***** Passage provided *****

A comment picked up by an open microphone, barely audible, without verifiable context and without any objective possibility of identifying its recipients, has been enough to trigger a fulminating reaction against Monseñor Marco Agostini, one of the pontifical ceremonialists and, to this day, one of the figures most clearly identified with the defense of traditional liturgy within the Vatican. The phrase—«culattomi tutti insieme» (los maricas todos juntos)—appears fleetingly in an off-the-record moment in an institutional video from Vatican News of the Pope’s Christmas meeting with cardinals and bishops residing in Rome. Nothing in the audio allows for certainty about who it was referring to, nor even if it was an expression directed at a specific and isolated group or a private comment poorly captured during a transitional organizational moment.
The attribution of the comment to Agostini was advanced by Silere non possum and, from that instant, the machinery activated with a speed as revealing as it was unsettling. There has been no clear official explanation, no serene contextualization of the facts, no transparent investigation that allows for evaluating the real gravity of the incident. The mere existence of a blurry audio has been sufficient to justify a disproportionate and automatic reaction.

*****

__Work item__: Copy the stretch from "A comment picked" through "transitional organizational moment." from the report on the comment attributed to Monseñor Marco Agostini. The rows can be set aside; nothing here depends on them.

***** Excerpted records *****

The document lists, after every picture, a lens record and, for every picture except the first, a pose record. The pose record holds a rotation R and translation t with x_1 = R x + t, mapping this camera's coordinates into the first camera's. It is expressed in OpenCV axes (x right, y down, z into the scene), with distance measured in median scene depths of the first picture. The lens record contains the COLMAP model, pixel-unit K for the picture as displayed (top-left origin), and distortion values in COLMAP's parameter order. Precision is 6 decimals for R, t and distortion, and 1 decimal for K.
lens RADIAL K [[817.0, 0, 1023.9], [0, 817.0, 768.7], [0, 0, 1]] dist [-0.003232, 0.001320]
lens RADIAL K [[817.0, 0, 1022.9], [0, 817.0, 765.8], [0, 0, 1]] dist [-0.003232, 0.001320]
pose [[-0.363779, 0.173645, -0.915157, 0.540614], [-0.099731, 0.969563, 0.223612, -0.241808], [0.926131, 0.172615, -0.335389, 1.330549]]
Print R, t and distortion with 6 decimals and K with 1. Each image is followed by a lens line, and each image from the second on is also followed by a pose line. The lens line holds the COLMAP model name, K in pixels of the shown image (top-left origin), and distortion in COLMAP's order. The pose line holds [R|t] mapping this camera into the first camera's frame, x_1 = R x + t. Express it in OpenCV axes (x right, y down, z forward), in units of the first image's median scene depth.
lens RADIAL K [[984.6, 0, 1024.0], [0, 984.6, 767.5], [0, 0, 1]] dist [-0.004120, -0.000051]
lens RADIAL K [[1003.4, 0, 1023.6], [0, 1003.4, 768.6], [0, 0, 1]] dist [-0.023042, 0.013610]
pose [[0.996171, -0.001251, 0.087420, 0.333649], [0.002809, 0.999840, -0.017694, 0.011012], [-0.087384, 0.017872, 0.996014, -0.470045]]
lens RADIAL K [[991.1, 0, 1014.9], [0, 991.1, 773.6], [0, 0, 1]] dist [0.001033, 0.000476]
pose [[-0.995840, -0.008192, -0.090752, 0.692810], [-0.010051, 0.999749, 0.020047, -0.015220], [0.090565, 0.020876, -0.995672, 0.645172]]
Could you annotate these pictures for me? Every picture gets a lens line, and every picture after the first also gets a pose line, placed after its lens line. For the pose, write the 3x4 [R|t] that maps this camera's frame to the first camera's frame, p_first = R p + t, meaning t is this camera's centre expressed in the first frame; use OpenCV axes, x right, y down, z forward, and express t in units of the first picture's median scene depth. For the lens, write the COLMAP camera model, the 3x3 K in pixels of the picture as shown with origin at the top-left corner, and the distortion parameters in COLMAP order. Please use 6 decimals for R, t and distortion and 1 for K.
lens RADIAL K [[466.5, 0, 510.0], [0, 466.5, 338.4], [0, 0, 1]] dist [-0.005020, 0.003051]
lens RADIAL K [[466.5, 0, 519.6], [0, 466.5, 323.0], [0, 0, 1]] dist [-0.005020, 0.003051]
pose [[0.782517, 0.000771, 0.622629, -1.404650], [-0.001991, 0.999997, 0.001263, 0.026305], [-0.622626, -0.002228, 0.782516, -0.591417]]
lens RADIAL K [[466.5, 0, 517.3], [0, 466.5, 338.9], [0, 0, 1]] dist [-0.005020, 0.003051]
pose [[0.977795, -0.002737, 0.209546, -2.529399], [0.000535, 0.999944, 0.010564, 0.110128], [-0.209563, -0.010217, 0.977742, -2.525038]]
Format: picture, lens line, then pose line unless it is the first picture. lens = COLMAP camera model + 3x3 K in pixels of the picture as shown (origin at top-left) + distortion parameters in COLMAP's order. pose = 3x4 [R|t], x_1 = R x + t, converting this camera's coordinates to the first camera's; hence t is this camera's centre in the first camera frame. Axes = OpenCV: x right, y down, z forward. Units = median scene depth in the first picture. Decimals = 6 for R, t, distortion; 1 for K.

*****

__Result__:
A comment picked up by an open microphone, barely audible, without verifiable context and without any objective possibility of identifying its recipients, has been enough to trigger a fulminating reaction against Monseñor Marco Agostini, one of the pontifical ceremonialists and, to this day, one of the figures most clearly identified with the defense of traditional liturgy within the Vatican. The phrase—«culattomi tutti insieme» (los maricas todos juntos)—appears fleetingly in an off-the-record moment in an institutional video from Vatican News of the Pope’s Christmas meeting with cardinals and bishops residing in Rome. Nothing in the audio allows for certainty about who it was referring to, nor even if it was an expression directed at a specific and isolated group or a private comment poorly captured during a transitional organizational moment.